Search code examples
pythonbeautifulsoupscrapyweb-crawlerscrapy-shell

scrapy shell appears different as user interface, portion of the website is not scrapeable


The problem is I cannot scrape portion of website. If I use Chrome devmode, I cannot copy the correct position, either in xpath or selector.

I would get correct path for other tabs or divs for example the body header: body > div.header.home-header > div

whereas when I'm trying to get the tab with information I want, I only got: #htmlContent. If I write it manually it should be: body > div.main.main-top.seach-boxstyle > div > div > div.recommend-product-wrap.produc-text > div > div.recommend-product, but that returned a empty list.
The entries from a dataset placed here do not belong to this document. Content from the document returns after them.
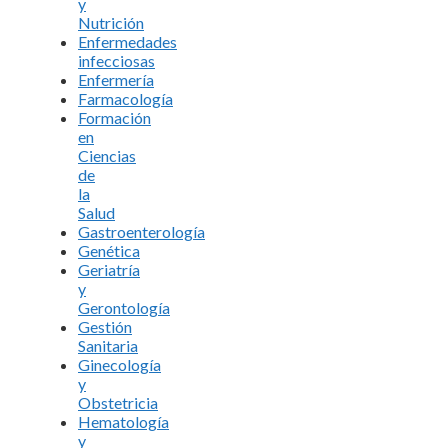
y
Nutrición
Enfermedades
infecciosas
Enfermería
Farmacología
Formación
en
Ciencias
de
la
Salud
Gastroenterología
Genética
Geriatría
y
Gerontología
Gestión
Sanitaria
Ginecología
y
Obstetricia
Hematología
y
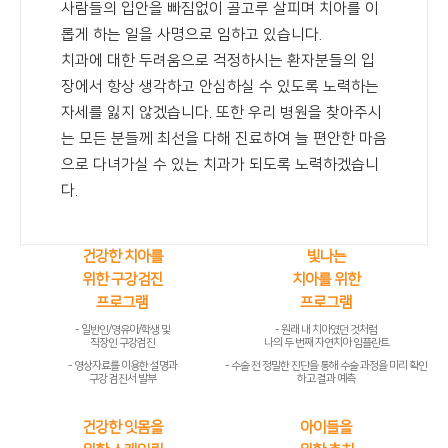
사람들의 입안을 빠짐없이 골고루 살피며 치아를 이
롭게 하는 일을 사명으로 임하고 있습니다.
치과에 대한 두려움으로 걱정하시는 환자분들의 입
장에서 항상 생각하고 안심하실 수 있도록 노력하는
자세를 잃지 않겠습니다. 또한 우리 병원을 찾아주시
는 모든 분들께 최선을 다해 진료하여 늘 편안한 마음
으로 다녀가실 수 있는 치과가 되도록 노력하겠습니
다.
건강한 치아를
빛나는
위한 구강검진
치아를 위한
프로그램
프로그램
- 일반인/영유아/학생 및
- 원래 내 치아였던 것처럼
직장인 구강검진
나의 두 번째 자연치아 임플란트
- 영상자료를 이용한 설명과
- 수술 전 정밀한 진단을 통해 수술 과정을 미리 확인
구강 검진서 발부
하고 결과 예측
건강한 잇몸을
아이들을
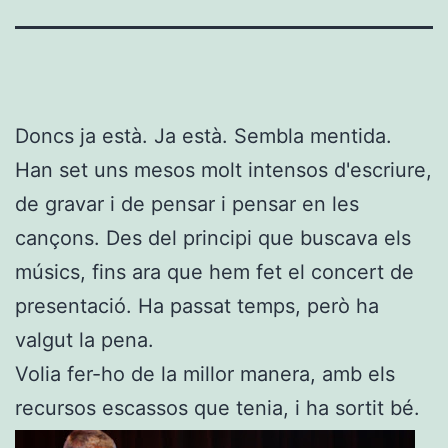
Doncs ja està. Ja està. Sembla mentida.
Han set uns mesos molt intensos d'escriure,
de gravar i de pensar i pensar en les
cançons. Des del principi que buscava els
músics, fins ara que hem fet el concert de
presentació. Ha passat temps, però ha
valgut la pena.
Volia fer-ho de la millor manera, amb els
recursos escassos que tenia, i ha sortit bé.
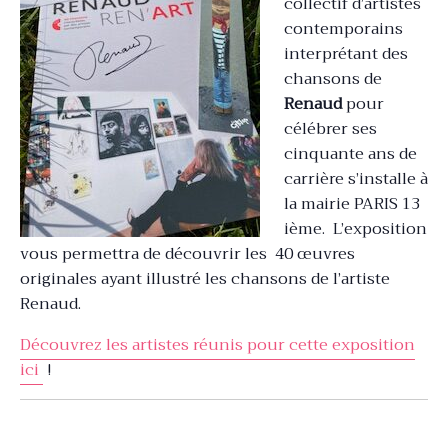
collectif d’artistes
contemporains
interprétant
des
chansons de
Renaud
pour
célébrer ses
cinquante ans de
carrière s’installe à
la mairie PARIS 13
ième. L’exposition
vous permettra de découvrir les 40 œuvres
originales ayant illustré les chansons de l’artiste
Renaud.
Découvrez les artistes réunis pour cette exposition
ici
!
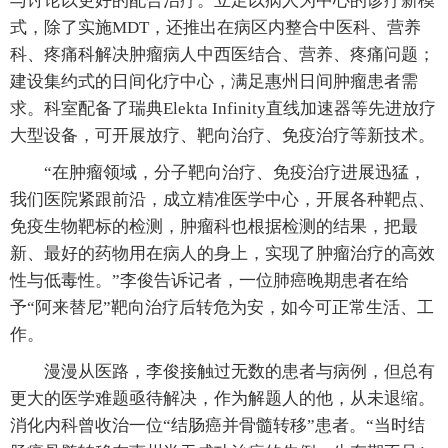
与讨论以更好的配合治疗。立足以病人为中心的诊疗新模
式，除了实施MDT，还推出在病区内整合中医科、营养
科、疼痛科解决肿瘤病人中西医结合、营养、疼痛问题；
建设集约式的日间化疗中心，满足惠州日间肿瘤患者需
求。科室配备了瑞典Elekta Infinity直线加速器等先进放疗
大型设备，可开展放疗、靶向治疗、免疫治疗等新技术。
“在肿瘤领域，分子靶向治疗、免疫治疗进展迅猛，
我们医院紧跟前沿，成立精准医学中心，开展各种靶点、
免疫生物靶标的检测，肿瘤科也根据检测的结果，把最
新、最好的药物用在病人的身上，实现了肿瘤治疗的高效
性与低毒性。”李俊告诉记者，一位肺癌晚期患者在给
予“阿来替尼”靶向治疗后转危为安，如今可正常生活、工
作。
漫漫从医路，李俊接触过无数的患者与病例，但总有
更大的医学难题亟待解决，作为解题人的他，从未退缩。
消化内科曾收治一位“结肠癌并骨髓转移”患者。“当时结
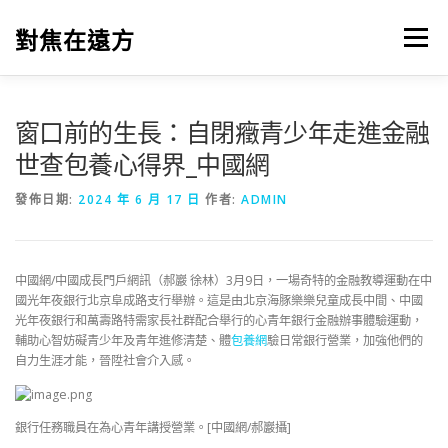
跳
至
對焦在遠方
選單
主
要
內
容
窗口前的生長：自閉癥青少年走進金融
世查包養心得界_中國網
發佈日期:
2024 年 6 月 17 日
作者:
ADMIN
中國網/中國成長門戶網訊（郝巖 徐林）3月9日，一場奇特的金融教導運動在中
國光年夜銀行北京阜成路支行舉辦。這是由北京海豚樂樂兒童成長中間、中國
光年夜銀行和萬壽路特需家長社群配合舉行的心青年銀行金融辦事體驗運動，
輔助心智妨礙青少年及青年進修清楚、體
包養網
驗日常銀行營業，加強他們的
自力生涯才能，晉陞社會介入感。
銀行任務職員在為心青年講授營業。[中國網/郝巖攝]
I'm thinking about if someone make the whole session cited so I cannot scrape, or it's another issue. The URL is in Chinese though: http://www.usewealth.com/Product/More.aspx?productDisplay=isArticle

I'm trying to help a company to scrape its own recommended swaps list, whereas the list is not appear in any way.


Solution

  • The problem is that the page renders its content dynamically using JavaScript. Scrapy itself doesn't run JavaScript, it only downloads the HTML source of the page, thus the dynamic content is not there. There are basically two options what to do in such case. Either render the page using some headless browser (e.g. Selenium or Splash) and let Scrapy parse the rendered result. From my experience, I would recommend using Splash because it's more reliable and the integration with Scrapy is seamless using scrapy-splash library.

    The other option is to use browser's developer tools to look if the page doesn't use an API to get the data (which JavaScript then renders on the page). This seems to be the case with the website you are trying to scrape. Looking into Chrome developer tools (network tab and then XHR requests), I see POST requests to this URL:

    http://www.usewealth.com/Action/ProductAJAX.ashx
    

    It returns a JSON response which seems to contain all the needed data and which you can parse using standard json library.